Branch Target Buffer (BTB)

The simplest predictor that uses history is the branch target buffer. So how does it work? The program counter (PC) is used to index into the BTB. Stored at this index is the predicted next program counter. The next program counter is fetched into the pipeline. When the branch is calculated, the real next program counter is determined and compared against the predicted next program counter that was fetched. If they're the same, the BTB predicted the next program counter correctly based upon the historical data saved for the program counter used as an index. If they're not the same, the BTB predicted incorrectly and the next program counter is saved to the BTB using the index program counter.


How big does the BTB need to be to implement the predictor? Well it serves the purpose of predicting the next instruction based upon the current instruction in the program counter. So in order to feasibly predict every next instruction, we need to have an index for every instruction in the program - meaning the BTB needs to be the same size as the program itself! That's not realistic, let's see if we can't find another answer.


Realistic BTB

First, we don't need an entry in the BTB for every single instruction in the program - we can have the BTB contain only the instructions that are most likely to be executed next. The BTB will operate somewhat like a cache, using values that are most recently used. An example provided in the lecture is a loop that contains, say, 100 instructions. As the loop executes, the BTB fills with the loop's instructions and the BTB doesn't change for the duration of the loop.

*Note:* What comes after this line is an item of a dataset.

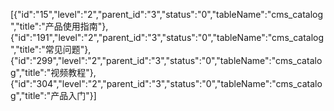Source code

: [{"id":"15","level":"2","parent_id":"3","status":"0","tableName":"cms_catalog","title":"产品使用指南"},{"id":"191","level":"2","parent_id":"3","status":"0","tableName":"cms_catalog","title":"常见问题"},{"id":"299","level":"2","parent_id":"3","status":"0","tableName":"cms_catalog","title":"视频教程"},{"id":"304","level":"2","parent_id":"3","status":"0","tableName":"cms_catalog","title":"产品入门"}]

So how do we avoid program counter index collisions in the BTB? We use a mapping function that's simple enough to execute within one cycle. In the example provided, if the BTB contains 1024 entries, we use the last 10 bits of our 64 bit program counters as indices. Why are we using the LSB of our program counters? Because as a program increments, these values are what changes when each instruction is executed.


BTB Quiz

In the quiz below, we would think that we would just use the last 10 bits of the program counter, however, because our architecture enforces 4 bytes instructions that are word-aligned, each entry in the BTB needs to be even and also divisible by 4. So, in a BTB of 1024 entries, we would only be using 256 of the values - that's a lot of wasted entries.

Our solution is to ignore the last 2 bits of the program counter and use the 10 bits to the left of these ignored bits - these bits are the ones that are most likely to change. Using this indexing function, a program counter of 0x0000ab0c will be contained at BTB index 0x2c3.